Thursday, 10 September 2015

Body Image

Hey all,

I wanted to cut straight to being personal for my first post as that's the sort of Blog that I am intending on running, one that's honest and in a sense relatable for whoever may stumble across this page.

As an 18 year old female I think it's fair to say that I have had my fair share of nights sobbing into my pillow because I feel "fat", "ugly" and quite simply "just not good enough". I am in no way saying that only females that are 18 year old have body image issues, frankly I believe that every human being at some god forbidden point in their life will struggle with body image issues whether it be a few weeks, months, hell even whole life.

I cannot even remember when my struggle with body image began, I mean from what I can remember it was some point during primary school. I just remember always looking at my friends and admiring how much slimmer than me they were, how they didn't have thicker eyebrows or arm hair and how their hair was so much more slicker and tamed compared to my Brunette frizz ball.
In high school I learnt how to use wax and tweezers to shape my eyebrows and remove any unwanted facial hair (lets be honest ladies, we all have upper lip hair and ghastly peach fuzz), I continued to get bullied about my weight and my arm hair however.
My weight was the biggest problem, it has always been the weak spot for me, to this day it still is.

I can remember a time when I thought the answer to losing weight was throwing up the food I stuffed myself with.
It wasn't and it never is. I never did make myself physically feel sick as I was always too scared to feel the ache at the back of my throat but the thoughts were never any better than the action.
I have tried diets, I have secretly not eaten for as long as I possibly could manage but I have also secretly binged on as much food as I could gather.

At the age of 18 and having just finished College I can proudly say that I am at my best place regarding body image.

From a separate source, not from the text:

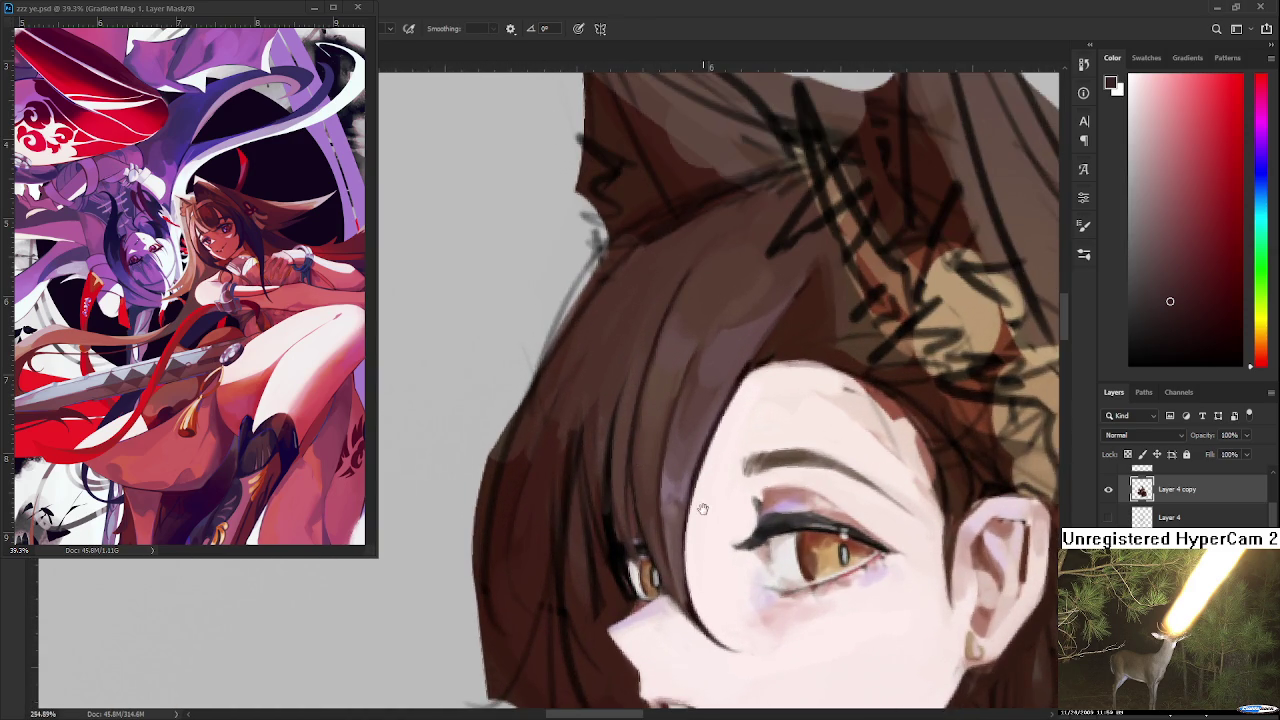
left_click_drag(703, 509, 633, 497)
left_click(591, 452, "alt")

I wouldn't say I love myself in the slightest yet and I am in no way saying this for compliments or attention or anything, self love is something I know will take a lot of time to form but it is a journey that I am beginning with bright eyes.

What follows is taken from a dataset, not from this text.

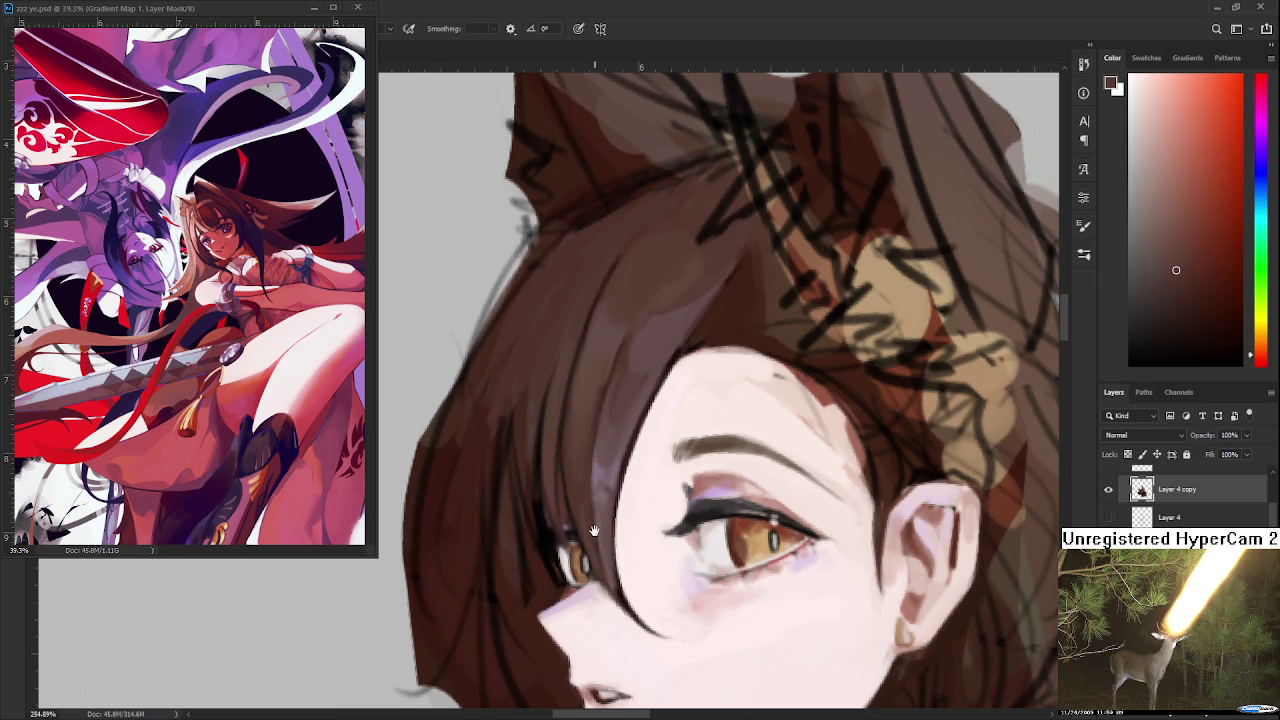
- Compare mauve face tones with hair browns, settling on a dark red-brown from the hair
left_click_drag(594, 530, 594, 494)
left_click(590, 473, "alt")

Over the past year I have managed to lose some weight however I am not 100% sure how, possibly because of puberty, possibly because of the stages I go through where I will just not fancy anything to eat so will just have a sandwich and call it a day. That's something that people have had a bit of struggle understanding and people have feared I have been starving myself however I haven't. 15 year old me may have but I have learnt from that, it is never the answer, eating disorders whether they be anorexia, bulimia or binge eating disorder are all life threatening/harming psychological disorders and if you fear that you or someone who you know may have one speak to an adult be it a teacher or a parent about it because there is help and you will get better.

If you can relate to anything that I have said previously just know that things always have a bright side, where I once thought my eyebrows were "manly" I now find myself being quite fond of how naturally dark and thick they are and how they nicely contrast with my skin tone and my eye colour. I am still a bigger girl with a tummy and stretch marks that I know I won't ever be a fan of I also have hips like Shakira, just joking, but I do have bigger hips and a noticeably smaller waist that I like highlighting and accentuating with a waist belt, see things do have a plus side.

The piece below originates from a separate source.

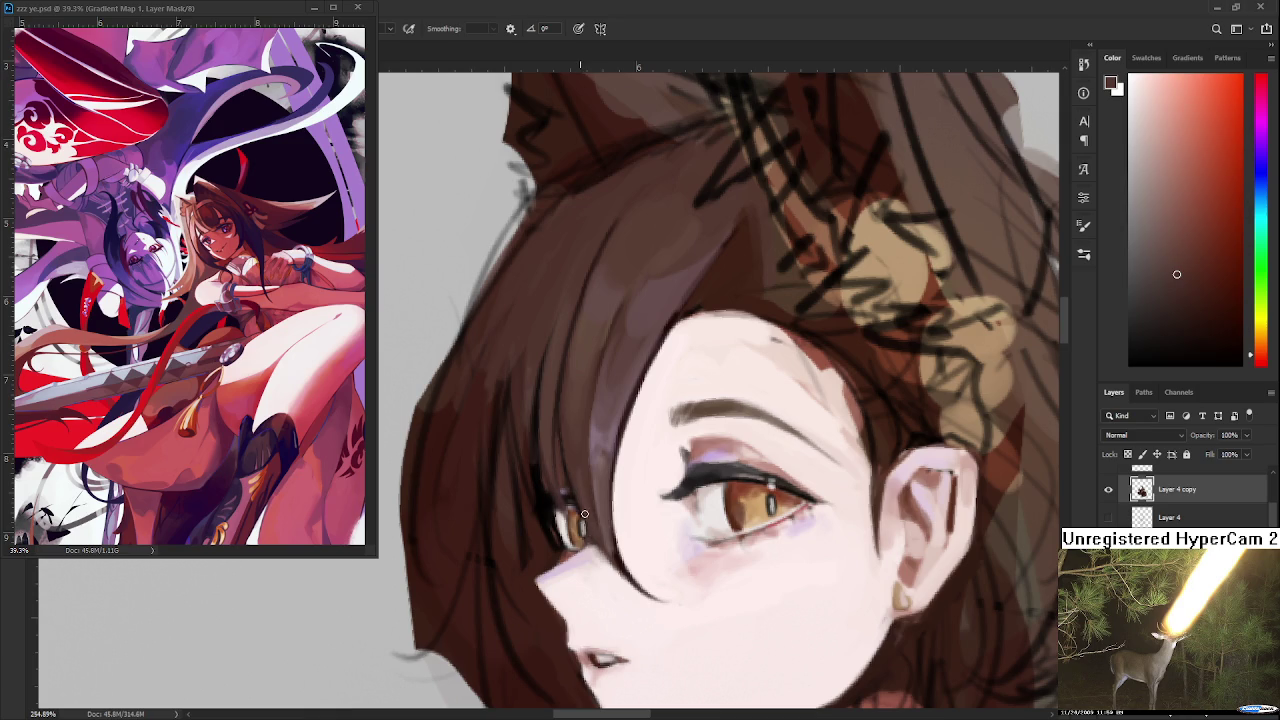
left_click(600, 437, "alt")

My lifestyle isn't the greatest, I don't smoke or religiously drink alcohol but I still don't exercise as much as I should. However I do notice myself enjoying walking with my earphones in or with a friend so I make sure I do that when possible as it is a good way to get my muscles going. I also have changed the way I eat. I don't really snack any more and when I do so it is on fruit or vegetables. If I find myself hungry instead of quickly grabbing a chocolate bar and a packet of crisps I take the time to make a salad or some other alternative and I feel myself feeling quite good afterwards and it is a rewarding feeling.

I am not an expert in any way shape or form, I have no intentions on glorifying eating disorders or bullying as they are both horrible and can both damage you and those around you. If you suffer from either of these as mentioned previously please seek help because you are a beautiful person who deserves to be unconditionally happy.